=== EXCERPTED DATA ===
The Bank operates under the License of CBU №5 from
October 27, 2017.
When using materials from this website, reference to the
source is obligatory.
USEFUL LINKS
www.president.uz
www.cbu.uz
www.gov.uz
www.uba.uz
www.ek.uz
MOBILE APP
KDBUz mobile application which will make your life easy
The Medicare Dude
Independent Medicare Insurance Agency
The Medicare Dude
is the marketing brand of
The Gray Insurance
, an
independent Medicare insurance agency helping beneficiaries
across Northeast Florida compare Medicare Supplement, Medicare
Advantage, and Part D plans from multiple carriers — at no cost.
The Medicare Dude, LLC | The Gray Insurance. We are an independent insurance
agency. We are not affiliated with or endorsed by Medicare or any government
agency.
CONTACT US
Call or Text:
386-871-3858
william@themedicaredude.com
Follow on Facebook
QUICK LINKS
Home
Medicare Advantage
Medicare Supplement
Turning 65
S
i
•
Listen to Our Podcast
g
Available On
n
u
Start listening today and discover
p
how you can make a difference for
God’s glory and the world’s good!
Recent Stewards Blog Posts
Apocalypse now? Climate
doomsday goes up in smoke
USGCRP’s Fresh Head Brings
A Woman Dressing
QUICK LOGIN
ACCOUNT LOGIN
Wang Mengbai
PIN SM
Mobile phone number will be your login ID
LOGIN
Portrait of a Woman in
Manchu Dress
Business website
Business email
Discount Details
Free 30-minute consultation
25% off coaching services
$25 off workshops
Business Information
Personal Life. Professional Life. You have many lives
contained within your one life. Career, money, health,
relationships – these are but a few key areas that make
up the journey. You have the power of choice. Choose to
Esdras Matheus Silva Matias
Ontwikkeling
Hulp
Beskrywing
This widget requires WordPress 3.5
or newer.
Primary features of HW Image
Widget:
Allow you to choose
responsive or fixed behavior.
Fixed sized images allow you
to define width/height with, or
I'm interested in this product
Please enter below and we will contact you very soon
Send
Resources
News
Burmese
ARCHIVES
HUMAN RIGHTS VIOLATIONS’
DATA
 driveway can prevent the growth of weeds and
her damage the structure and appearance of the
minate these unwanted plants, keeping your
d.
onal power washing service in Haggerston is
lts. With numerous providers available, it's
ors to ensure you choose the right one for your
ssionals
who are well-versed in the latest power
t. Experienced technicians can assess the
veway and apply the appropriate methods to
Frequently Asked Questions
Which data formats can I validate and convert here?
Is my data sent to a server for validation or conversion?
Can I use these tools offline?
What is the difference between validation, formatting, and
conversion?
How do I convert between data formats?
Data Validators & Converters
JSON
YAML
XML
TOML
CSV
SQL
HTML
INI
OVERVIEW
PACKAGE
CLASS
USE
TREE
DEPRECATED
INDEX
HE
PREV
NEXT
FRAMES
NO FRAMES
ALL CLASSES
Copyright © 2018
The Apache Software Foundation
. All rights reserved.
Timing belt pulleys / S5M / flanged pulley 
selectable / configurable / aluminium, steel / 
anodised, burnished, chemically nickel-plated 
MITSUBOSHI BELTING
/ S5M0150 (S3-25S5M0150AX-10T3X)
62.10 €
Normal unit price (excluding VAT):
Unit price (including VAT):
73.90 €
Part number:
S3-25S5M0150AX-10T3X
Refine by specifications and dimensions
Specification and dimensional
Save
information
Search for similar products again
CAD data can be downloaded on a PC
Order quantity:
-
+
===
PROBLEM STATEMENT
Reproduce the records above with every character intact.

OUTPUT BELOW
The Bank operates under the License of CBU №5 from
October 27, 2017.
When using materials from this website, reference to the
source is obligatory.
USEFUL LINKS
www.president.uz
www.cbu.uz
www.gov.uz
www.uba.uz
www.ek.uz
MOBILE APP
KDBUz mobile application which will make your life easy
The Medicare Dude
Independent Medicare Insurance Agency
The Medicare Dude
is the marketing brand of
The Gray Insurance
, an
independent Medicare insurance agency helping beneficiaries
across Northeast Florida compare Medicare Supplement, Medicare
Advantage, and Part D plans from multiple carriers — at no cost.
The Medicare Dude, LLC | The Gray Insurance. We are an independent insurance
agency. We are not affiliated with or endorsed by Medicare or any government
agency.
CONTACT US
Call or Text:
386-871-3858
william@themedicaredude.com
Follow on Facebook
QUICK LINKS
Home
Medicare Advantage
Medicare Supplement
Turning 65
S
i
•
Listen to Our Podcast
g
Available On
n
u
Start listening today and discover
p
how you can make a difference for
God’s glory and the world’s good!
Recent Stewards Blog Posts
Apocalypse now? Climate
doomsday goes up in smoke
USGCRP’s Fresh Head Brings
A Woman Dressing
QUICK LOGIN
ACCOUNT LOGIN
Wang Mengbai
PIN SM
Mobile phone number will be your login ID
LOGIN
Portrait of a Woman in
Manchu Dress
Business website
Business email
Discount Details
Free 30-minute consultation
25% off coaching services
$25 off workshops
Business Information
Personal Life. Professional Life. You have many lives
contained within your one life. Career, money, health,
relationships – these are but a few key areas that make
up the journey. You have the power of choice. Choose to
Esdras Matheus Silva Matias
Ontwikkeling
Hulp
Beskrywing
This widget requires WordPress 3.5
or newer.
Primary features of HW Image
Widget:
Allow you to choose
responsive or fixed behavior.
Fixed sized images allow you
to define width/height with, or
I'm interested in this product
Please enter below and we will contact you very soon
Send
Resources
News
Burmese
ARCHIVES
HUMAN RIGHTS VIOLATIONS’
DATA
 driveway can prevent the growth of weeds and
her damage the structure and appearance of the
minate these unwanted plants, keeping your
d.
onal power washing service in Haggerston is
lts. With numerous providers available, it's
ors to ensure you choose the right one for your
ssionals
who are well-versed in the latest power
t. Experienced technicians can assess the
veway and apply the appropriate methods to
Frequently Asked Questions
Which data formats can I validate and convert here?
Is my data sent to a server for validation or conversion?
Can I use these tools offline?
What is the difference between validation, formatting, and
conversion?
How do I convert between data formats?
Data Validators & Converters
JSON
YAML
XML
TOML
CSV
SQL
HTML
INI
OVERVIEW
PACKAGE
CLASS
USE
TREE
DEPRECATED
INDEX
HE
PREV
NEXT
FRAMES
NO FRAMES
ALL CLASSES
Copyright © 2018
The Apache Software Foundation
. All rights reserved.
Timing belt pulleys / S5M / flanged pulley 
selectable / configurable / aluminium, steel / 
anodised, burnished, chemically nickel-plated 
MITSUBOSHI BELTING
/ S5M0150 (S3-25S5M0150AX-10T3X)
62.10 €
Normal unit price (excluding VAT):
Unit price (including VAT):
73.90 €
Part number:
S3-25S5M0150AX-10T3X
Refine by specifications and dimensions
Specification and dimensional
Save
information
Search for similar products again
CAD data can be downloaded on a PC
Order quantity:
-
+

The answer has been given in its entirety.